Novo teto do FGTS exclui contratos antigos, e bancos buscam inclusão

Pressão sobre o governo aumenta após alteração que beneficia novos financiamentos

Novo teto do FGTS exclui contratos antigos, e bancos buscam inclusão
Ilustração sobre financiamento no mercado imobiliário – Hurca! / adobe stock

Mudanças nas regras do FGTS criam limbo para contratos antigos, enquanto bancos pressionam o governo por inclusão.

Novo teto do FGTS e a exclusão de contratos antigos

A alteração nas regras do Fundo de Garantia do Tempo de Serviço (FGTS) trouxe à tona um novo cenário para o financiamento imobiliário no Brasil. Com a implementação do novo teto de R$ 2,25 milhões, que vale para contratos assinados a partir de 10 de outubro de 2025, uma significativa parcela de contratos antigos foi excluída da medida. Essa situação já gera um limbo regulatório que preocupa tanto os bancos quanto os consumidores.

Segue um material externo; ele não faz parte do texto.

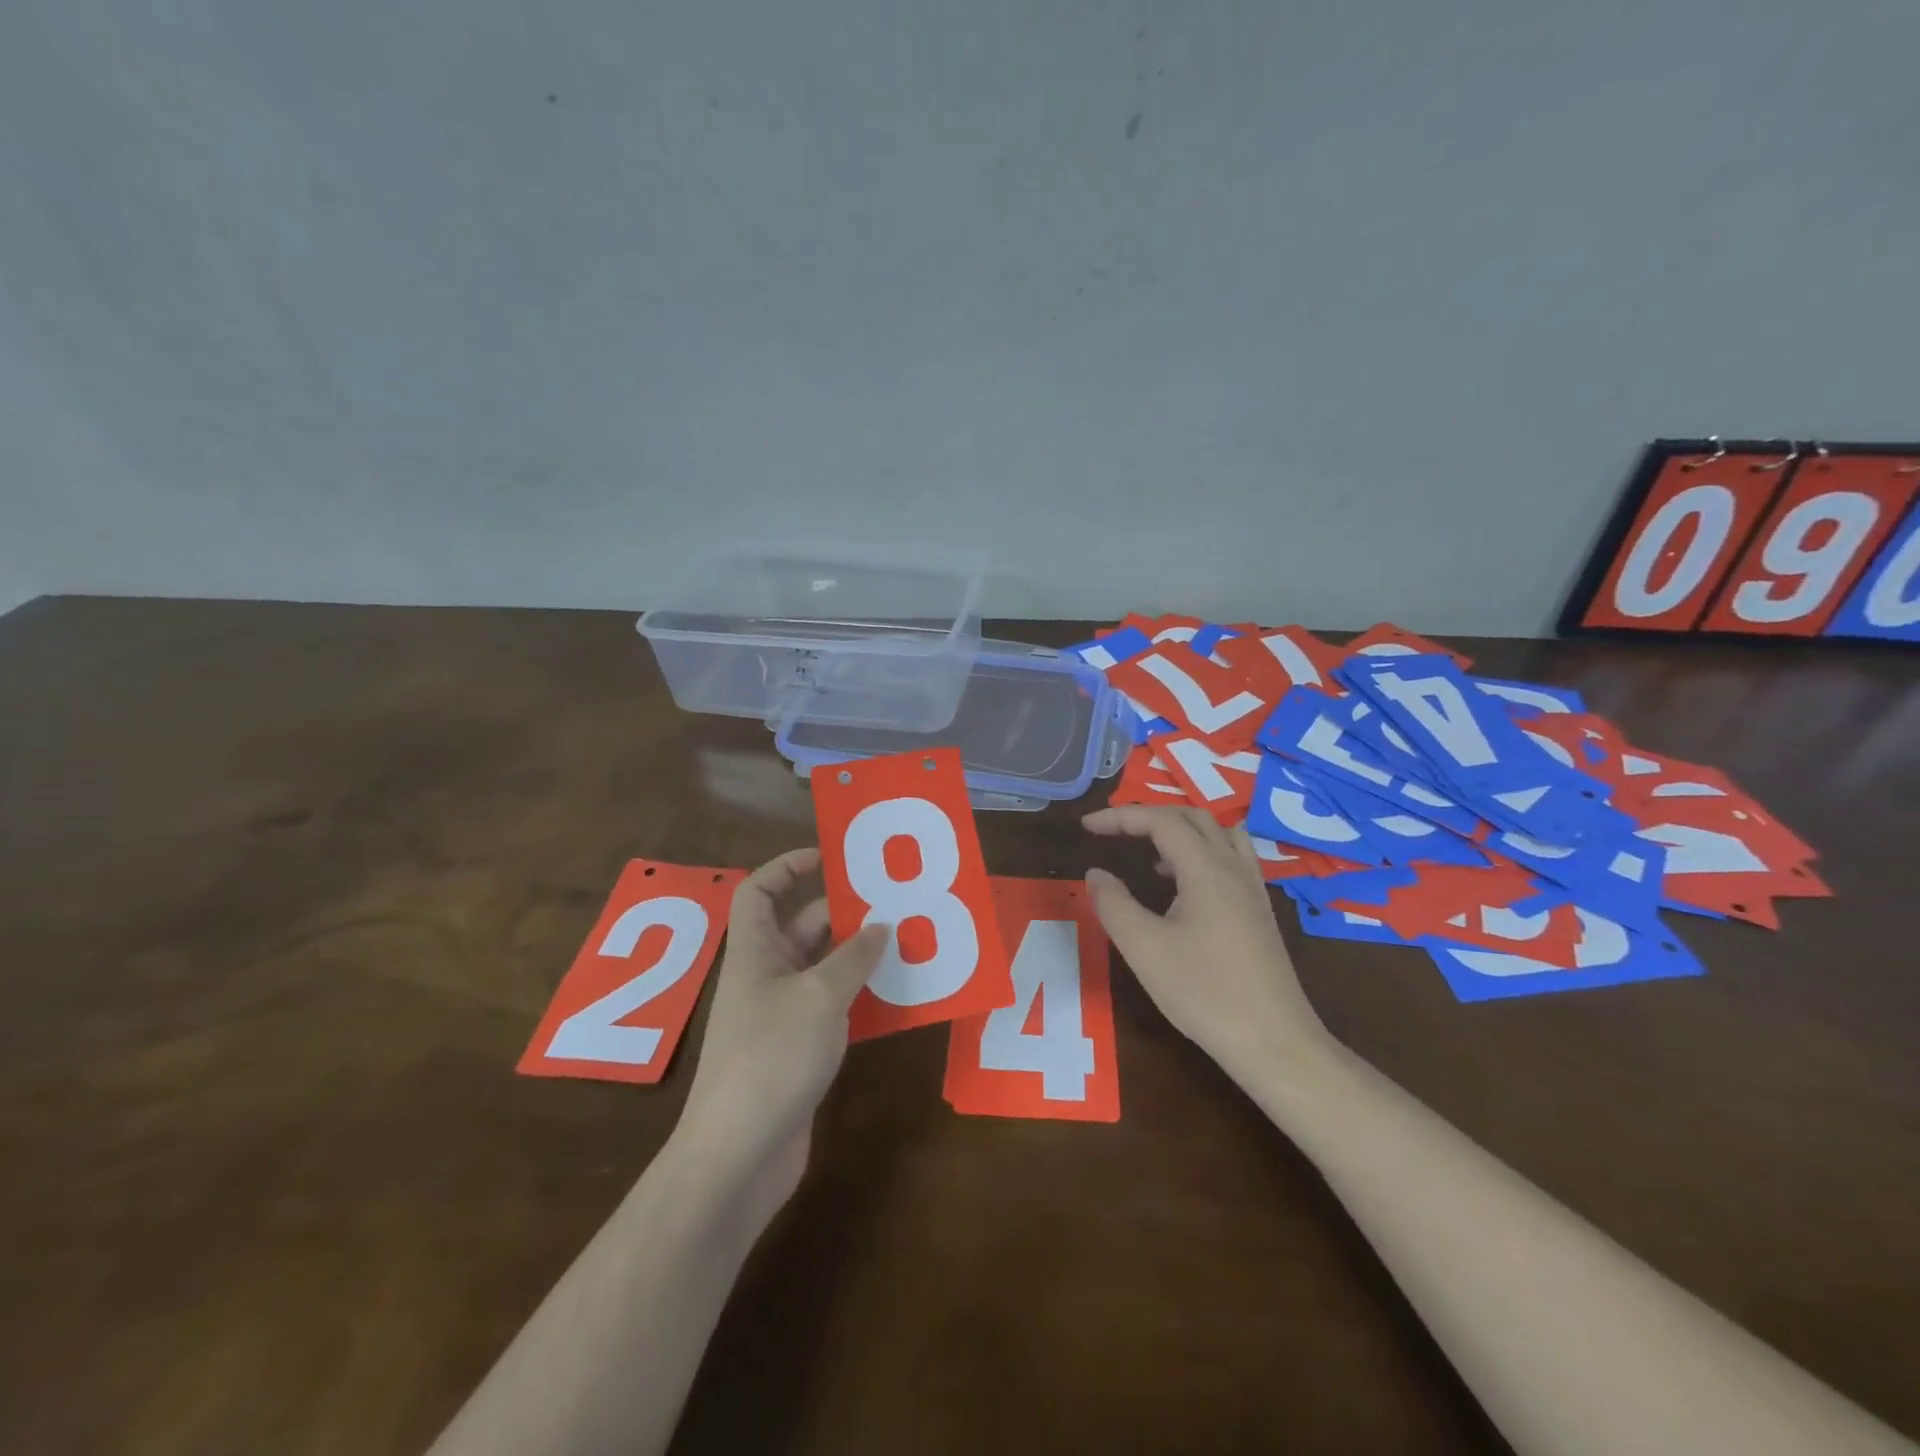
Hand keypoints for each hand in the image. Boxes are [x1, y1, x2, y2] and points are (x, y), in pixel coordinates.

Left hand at [673, 849, 887, 1224]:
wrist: (739, 1157)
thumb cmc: (771, 1059)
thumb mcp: (819, 998)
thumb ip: (854, 957)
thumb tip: (882, 925)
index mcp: (754, 951)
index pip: (760, 890)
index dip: (789, 866)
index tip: (833, 858)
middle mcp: (766, 975)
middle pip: (802, 926)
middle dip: (845, 911)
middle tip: (896, 901)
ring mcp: (781, 1014)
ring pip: (823, 967)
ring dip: (861, 955)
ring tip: (910, 941)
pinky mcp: (799, 1048)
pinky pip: (833, 1005)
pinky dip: (862, 995)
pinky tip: (900, 996)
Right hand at [1082, 806, 1332, 1082]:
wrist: (1274, 1042)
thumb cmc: (1204, 992)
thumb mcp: (1144, 948)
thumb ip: (1113, 904)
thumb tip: (1096, 873)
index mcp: (1206, 868)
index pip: (1160, 821)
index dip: (1121, 816)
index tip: (1087, 826)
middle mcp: (1233, 867)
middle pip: (1192, 817)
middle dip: (1149, 816)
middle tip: (1114, 832)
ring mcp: (1252, 889)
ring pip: (1218, 834)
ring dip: (1179, 831)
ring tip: (1149, 853)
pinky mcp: (1259, 911)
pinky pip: (1230, 858)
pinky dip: (1200, 853)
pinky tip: (1181, 887)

Pressão dos bancos sobre o governo

Os bancos estão exercendo pressão sobre o governo para que os contratos firmados entre 12 de junho de 2021 e 9 de outubro de 2025 sejam incluídos na nova regra do FGTS. Essa discussão será reavaliada em uma reunião do Conselho Curador marcada para o próximo dia 26. O argumento é que a inclusão desses contratos poderia melhorar a liquidez das carteiras e reduzir o risco de inadimplência. Atualmente, esses contratos não podem acessar os recursos do FGTS para quitar saldos devedores.

Implicações para os trabalhadores

A nova regra permite que trabalhadores com saldo no FGTS tenham mais opções para financiar imóveis de maior valor. No entanto, aqueles que assinaram contratos durante o período de exclusão enfrentam dificuldades, pois suas condições não foram alteradas. A mudança de limite, que antes era de R$ 1,5 milhão, não se aplica retroativamente, o que significa que muitos não poderão se beneficiar do novo teto.

O que muda para os novos contratos

Os contratos firmados após 10 de outubro de 2025 terão a possibilidade de utilizar o FGTS em imóveis de até R$ 2,25 milhões, o que representa uma ampliação significativa para famílias com renda entre R$ 12 mil e R$ 20 mil. Essa mudança atende a uma demanda antiga do setor imobiliário, que buscava atualização dos limites para acompanhar a valorização imobiliária nas capitais. No entanto, essa medida também levanta preocupações sobre o uso do FGTS como reserva financeira dos trabalhadores.

Cautela ao usar o FGTS

Especialistas recomendam cautela ao utilizar o saldo do FGTS para amortização de financiamentos. Embora essa prática possa gerar economias significativas a longo prazo, é fundamental que os compradores avaliem cuidadosamente seus custos efetivos antes de decidir. O uso do FGTS deve ser visto como uma estratégia financeira que, se mal utilizada, pode comprometer a segurança financeira do trabalhador.

Considerações finais

Com as novas regras em vigor, é essencial que tanto consumidores quanto bancos se atentem às implicações das mudanças no FGTS. O cenário está em constante evolução e as decisões do governo nas próximas semanas podem impactar significativamente o mercado imobiliário e a vida financeira de milhares de brasileiros. Portanto, a recomendação é que os interessados simulem diferentes cenários e consultem seus bancos para melhor orientação antes de tomar qualquer decisão financeira.